● **What to do**: The answer is a stretch of the material below, returned exactly: the line containing "Within an object", the line containing "### Variant types", and all lines between.

● **Given records**:
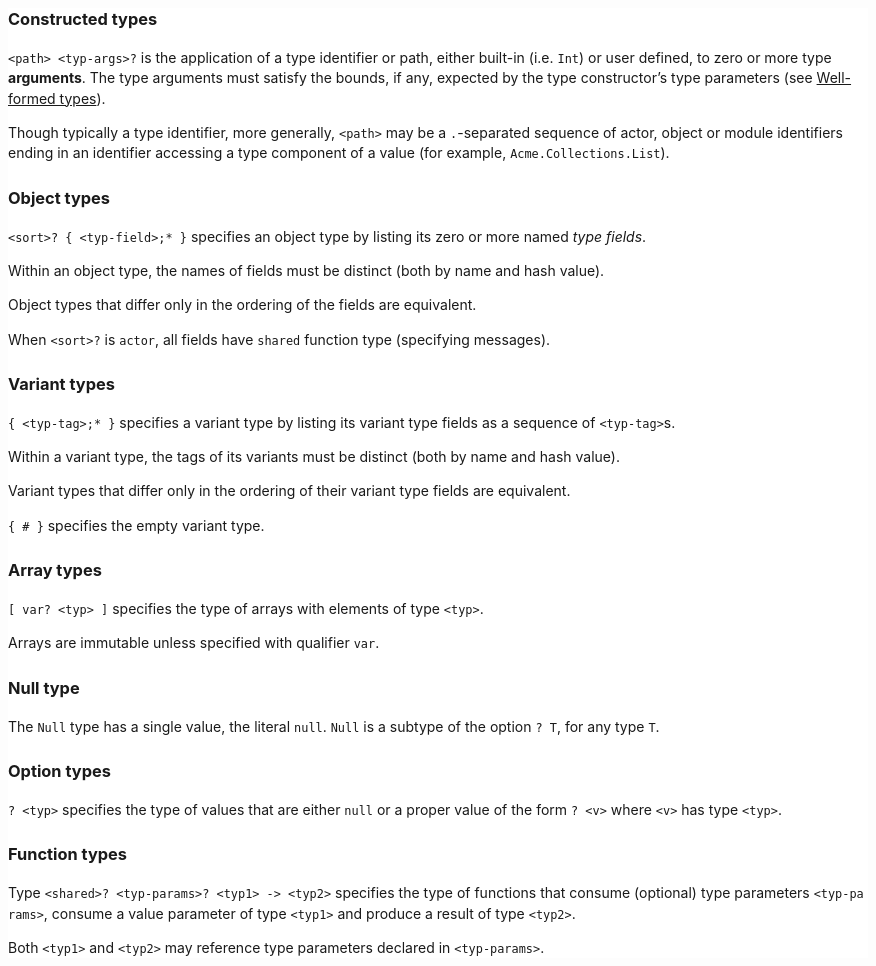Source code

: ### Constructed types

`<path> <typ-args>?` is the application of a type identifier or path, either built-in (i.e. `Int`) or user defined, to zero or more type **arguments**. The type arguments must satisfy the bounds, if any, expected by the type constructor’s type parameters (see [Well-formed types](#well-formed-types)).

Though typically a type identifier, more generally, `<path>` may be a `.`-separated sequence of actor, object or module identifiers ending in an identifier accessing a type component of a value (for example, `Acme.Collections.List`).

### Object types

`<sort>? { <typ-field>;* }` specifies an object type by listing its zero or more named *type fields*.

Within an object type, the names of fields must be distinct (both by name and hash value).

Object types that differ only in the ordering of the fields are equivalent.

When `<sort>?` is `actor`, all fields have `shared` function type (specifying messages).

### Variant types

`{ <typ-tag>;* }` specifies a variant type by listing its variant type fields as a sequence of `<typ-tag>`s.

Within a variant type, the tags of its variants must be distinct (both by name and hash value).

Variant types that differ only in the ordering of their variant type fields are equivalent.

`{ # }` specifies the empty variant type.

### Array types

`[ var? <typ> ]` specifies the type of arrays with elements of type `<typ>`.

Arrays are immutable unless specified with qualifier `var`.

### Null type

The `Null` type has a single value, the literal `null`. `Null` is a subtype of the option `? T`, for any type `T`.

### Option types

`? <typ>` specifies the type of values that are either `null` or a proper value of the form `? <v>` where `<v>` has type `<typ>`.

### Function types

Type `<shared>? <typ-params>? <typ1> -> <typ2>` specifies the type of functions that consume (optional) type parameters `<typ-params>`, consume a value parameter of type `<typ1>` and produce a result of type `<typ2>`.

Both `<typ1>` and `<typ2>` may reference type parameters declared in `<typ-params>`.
---
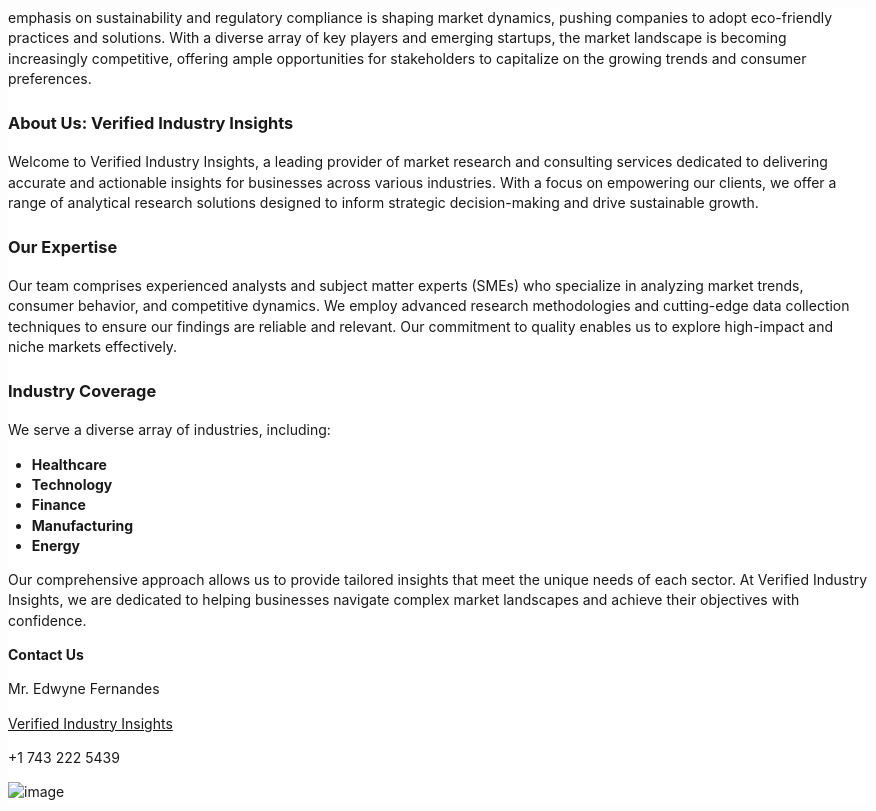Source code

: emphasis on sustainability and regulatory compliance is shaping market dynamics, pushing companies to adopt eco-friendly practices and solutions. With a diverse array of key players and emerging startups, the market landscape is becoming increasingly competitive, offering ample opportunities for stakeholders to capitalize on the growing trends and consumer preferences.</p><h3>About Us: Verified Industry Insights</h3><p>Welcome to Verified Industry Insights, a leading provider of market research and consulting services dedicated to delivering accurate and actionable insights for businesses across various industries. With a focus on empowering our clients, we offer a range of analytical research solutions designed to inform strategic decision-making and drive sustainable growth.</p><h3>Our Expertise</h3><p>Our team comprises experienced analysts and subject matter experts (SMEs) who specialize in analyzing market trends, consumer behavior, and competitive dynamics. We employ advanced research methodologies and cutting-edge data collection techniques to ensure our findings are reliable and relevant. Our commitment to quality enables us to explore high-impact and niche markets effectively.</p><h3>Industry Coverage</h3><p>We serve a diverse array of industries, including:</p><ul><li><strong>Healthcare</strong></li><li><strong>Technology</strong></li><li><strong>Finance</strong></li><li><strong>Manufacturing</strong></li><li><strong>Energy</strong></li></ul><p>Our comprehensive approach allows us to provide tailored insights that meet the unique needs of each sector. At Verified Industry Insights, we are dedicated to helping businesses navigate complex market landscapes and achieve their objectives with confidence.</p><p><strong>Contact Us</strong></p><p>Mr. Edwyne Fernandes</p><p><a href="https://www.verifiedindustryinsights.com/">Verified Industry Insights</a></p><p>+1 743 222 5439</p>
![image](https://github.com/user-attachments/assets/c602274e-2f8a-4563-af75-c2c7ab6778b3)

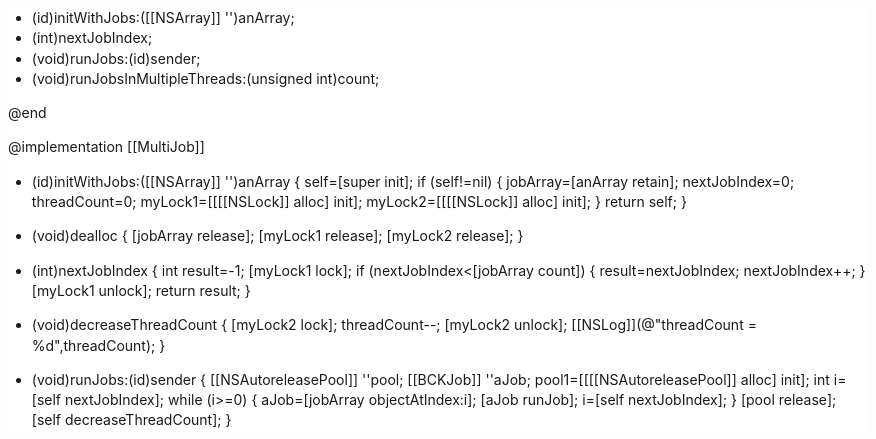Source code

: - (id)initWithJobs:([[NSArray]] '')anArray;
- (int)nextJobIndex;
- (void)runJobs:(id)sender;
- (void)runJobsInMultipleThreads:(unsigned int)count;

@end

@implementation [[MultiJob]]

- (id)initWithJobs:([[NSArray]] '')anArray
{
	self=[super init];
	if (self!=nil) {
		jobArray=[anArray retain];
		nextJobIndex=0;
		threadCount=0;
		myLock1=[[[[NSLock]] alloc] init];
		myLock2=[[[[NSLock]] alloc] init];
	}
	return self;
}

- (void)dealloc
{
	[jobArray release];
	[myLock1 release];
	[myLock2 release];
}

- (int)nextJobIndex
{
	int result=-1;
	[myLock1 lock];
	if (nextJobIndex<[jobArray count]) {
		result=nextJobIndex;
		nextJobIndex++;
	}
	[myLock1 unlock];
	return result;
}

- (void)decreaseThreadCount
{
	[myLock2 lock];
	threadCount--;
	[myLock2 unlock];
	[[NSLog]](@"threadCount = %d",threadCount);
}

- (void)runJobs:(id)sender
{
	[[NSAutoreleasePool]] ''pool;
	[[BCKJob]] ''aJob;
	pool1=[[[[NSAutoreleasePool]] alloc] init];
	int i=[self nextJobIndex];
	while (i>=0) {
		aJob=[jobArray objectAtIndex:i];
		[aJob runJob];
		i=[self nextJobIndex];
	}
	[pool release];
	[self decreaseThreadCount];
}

● **Output of the task**:
Within an object type, the names of fields must be distinct (both by name and hash value).

Object types that differ only in the ordering of the fields are equivalent.

When `<sort>?` is `actor`, all fields have `shared` function type (specifying messages).

### Variant types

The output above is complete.